Two bad election scenarios come back to haunt markets

Two bad election scenarios come back to haunt markets
A contested election and a Biden presidency with a Republican Senate are both outcomes seen as negative for stocks
NOV 04, 2020
By  Bloomberg

Heading into the U.S. election, two potential outcomes were giving investors heartburn: a contested election, or a Joe Biden presidency with a Republican Senate.

Now both scenarios look more likely than they did 24 hours ago.

President Donald Trump falsely called himself the victor and said he would ask the Supreme Court to intervene as results look too close to call in many battleground states. U.S. stock futures swung between gains and losses, Treasuries jumped and cross-asset volatility rose on renewed fears of protracted post-election wrangling.

“The key inflection point for markets will be whether the government -- be it Biden- or Trump-led -- is divided,” said Peter McCallum, rates strategist at Mizuho International in London. “As things stand, this is the most likely outcome, hence stocks being a little lower and the Treasury curve bull flattening.”

The Senate, which had been seen by many transferring to Democratic leadership, broke toward Republicans throughout the night, while the House of Representatives is going to remain in Democratic hands.

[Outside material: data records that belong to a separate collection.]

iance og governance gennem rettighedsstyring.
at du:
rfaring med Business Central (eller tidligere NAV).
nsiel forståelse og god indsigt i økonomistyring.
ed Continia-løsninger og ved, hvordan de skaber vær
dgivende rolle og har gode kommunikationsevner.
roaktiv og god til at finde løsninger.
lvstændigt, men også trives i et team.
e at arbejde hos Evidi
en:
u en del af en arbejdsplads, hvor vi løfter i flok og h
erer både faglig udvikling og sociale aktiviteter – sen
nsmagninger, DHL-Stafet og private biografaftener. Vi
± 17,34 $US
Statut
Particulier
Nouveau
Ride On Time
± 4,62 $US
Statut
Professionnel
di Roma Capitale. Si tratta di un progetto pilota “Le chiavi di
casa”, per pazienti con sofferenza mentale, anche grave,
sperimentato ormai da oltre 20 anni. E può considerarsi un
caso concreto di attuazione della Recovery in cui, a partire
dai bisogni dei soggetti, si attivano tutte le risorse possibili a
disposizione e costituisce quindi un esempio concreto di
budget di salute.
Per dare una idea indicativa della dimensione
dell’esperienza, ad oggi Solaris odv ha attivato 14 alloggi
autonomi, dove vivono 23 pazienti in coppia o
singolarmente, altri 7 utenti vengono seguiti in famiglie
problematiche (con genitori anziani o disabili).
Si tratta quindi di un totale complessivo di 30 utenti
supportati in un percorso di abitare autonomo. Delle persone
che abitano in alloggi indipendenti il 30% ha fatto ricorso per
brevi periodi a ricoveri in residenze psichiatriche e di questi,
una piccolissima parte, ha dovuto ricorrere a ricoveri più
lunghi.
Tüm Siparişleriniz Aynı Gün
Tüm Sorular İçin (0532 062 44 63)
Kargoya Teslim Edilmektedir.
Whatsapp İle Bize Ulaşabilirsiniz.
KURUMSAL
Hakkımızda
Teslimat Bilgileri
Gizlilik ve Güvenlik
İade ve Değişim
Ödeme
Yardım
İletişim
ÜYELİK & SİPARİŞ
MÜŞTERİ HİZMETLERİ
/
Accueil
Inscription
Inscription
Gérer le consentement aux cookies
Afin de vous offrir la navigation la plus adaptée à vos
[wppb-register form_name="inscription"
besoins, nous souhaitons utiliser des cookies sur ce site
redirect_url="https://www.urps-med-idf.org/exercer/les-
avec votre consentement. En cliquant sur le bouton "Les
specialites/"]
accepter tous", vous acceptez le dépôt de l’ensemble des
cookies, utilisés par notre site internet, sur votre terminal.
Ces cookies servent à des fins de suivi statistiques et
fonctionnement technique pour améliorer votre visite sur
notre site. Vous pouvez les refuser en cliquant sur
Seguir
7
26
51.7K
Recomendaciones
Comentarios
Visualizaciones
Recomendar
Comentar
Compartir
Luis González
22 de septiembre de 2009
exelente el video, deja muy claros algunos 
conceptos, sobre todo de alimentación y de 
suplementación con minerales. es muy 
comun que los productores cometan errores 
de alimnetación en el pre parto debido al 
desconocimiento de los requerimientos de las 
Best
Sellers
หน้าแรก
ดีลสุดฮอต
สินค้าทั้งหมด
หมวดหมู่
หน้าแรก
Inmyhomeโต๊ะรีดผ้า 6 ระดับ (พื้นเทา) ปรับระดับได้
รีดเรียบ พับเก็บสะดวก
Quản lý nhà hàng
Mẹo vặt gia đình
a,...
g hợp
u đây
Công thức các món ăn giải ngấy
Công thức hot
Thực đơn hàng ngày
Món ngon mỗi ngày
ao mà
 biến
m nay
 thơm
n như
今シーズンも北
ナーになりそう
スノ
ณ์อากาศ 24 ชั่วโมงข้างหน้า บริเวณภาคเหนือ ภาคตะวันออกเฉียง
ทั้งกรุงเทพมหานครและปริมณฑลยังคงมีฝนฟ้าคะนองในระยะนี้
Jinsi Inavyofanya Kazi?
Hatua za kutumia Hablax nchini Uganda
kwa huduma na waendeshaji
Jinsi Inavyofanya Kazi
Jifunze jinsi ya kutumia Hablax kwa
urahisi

Two bad election scenarios come back to haunt markets

The main worry related to divided government: Markets have been hoping for a large fiscal stimulus package that will be less likely if the two parties need to work together.

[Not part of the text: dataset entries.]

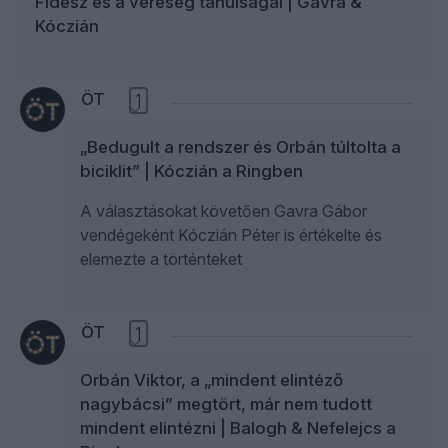
Fidesz és a vereség tanulságai | Gavra &
Kóczián
ÖT
1
„Bedugult a rendszer és Orbán túltolta a
biciklit” | Kóczián a Ringben
A választásokat követően Gavra Gábor
vendégeként Kóczián Péter is értékelte és
elemezte a történteket
ÖT
1
Orbán Viktor, a „mindent elintéző
nagybácsi” megtört, már nem tudott
mindent elintézni | Balogh & Nefelejcs a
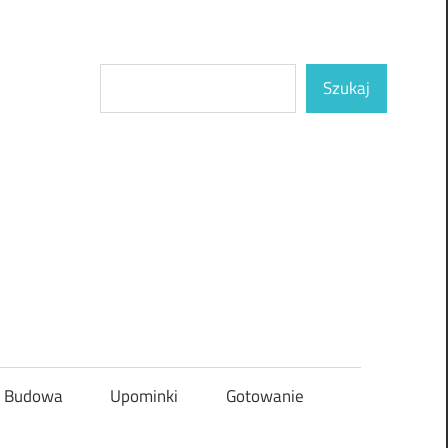
Szukaj
Szukaj
Budowa
Upominki
Gotowanie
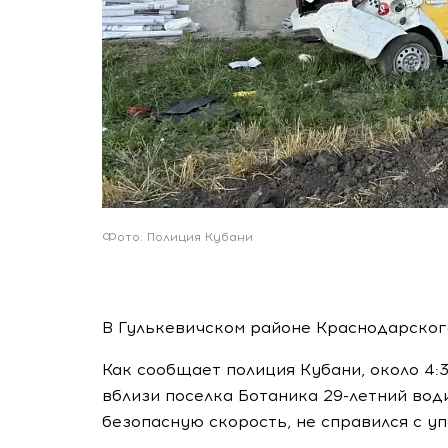
Фото: Полиция Кубани
В Гулькевичском районе Краснодарског
Как сообщает полиция Кубани, около 4:
вблизи поселка Ботаника 29-летний вод
безопасную скорость, не справился с уп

“With Republicans still in charge in the Senate, we’d be surprised to see a stimulus bill early next year much in excess of $500 billion, far less than the $2 trillion we expected if Democrats had won,” said Ian Shepherdson, chief economist at Pantheon Macroeconomics in New York.


“A Democrat president with a Republican Senate would likely be forced into a fiscal contraction which is not spectacularly helpful for growth,” said Sebastien Galy, a macro strategist at Nordea Investment Funds, which oversees the equivalent of $255 billion in assets.

The even bigger worry for money managers -- lack of a resolution for weeks -- also doesn’t look far-fetched in the current scenario. Investors had been making bets recently on volatility declining soon after the election.

“The results are close enough to be challenged or contested,” said Elsa Lignos, global head of FX strategy at RBC Capital Markets. “The fear of a contested outcome has not really materialized in risk-off yet, but it does unfortunately seem more likely in the day ahead.”

With no “blue wave” for Democrats on Tuesday night, volatility will likely remain elevated.

“The odds have increased that the election comes down to one state now (particularly after Arizona was called for Biden by FOX), which means a still-heightened chance of litigious outcome,” said strategist Charlie McElligott of Nomura Securities International Inc.

McCallum advises buckling up for continued drama. “We would marginally favor going long risk assets here and fading the Treasury bull flattening,” he said. “But clearly this will be volatile.”

Still, stock bulls can find plenty of ammo in this scenario, said Kelvin Tay, the Asia Pacific chief investment officer for UBS Group’s wealth management unit. He reasoned that legislative gridlock in Washington would prevent significant changes to the tax code and support corporate earnings growth.

“I would remain positive on equities because of interest rates at these levels, negative real yields and because the economy is recovering,” Tay said. “Equities are the right asset class to be in.”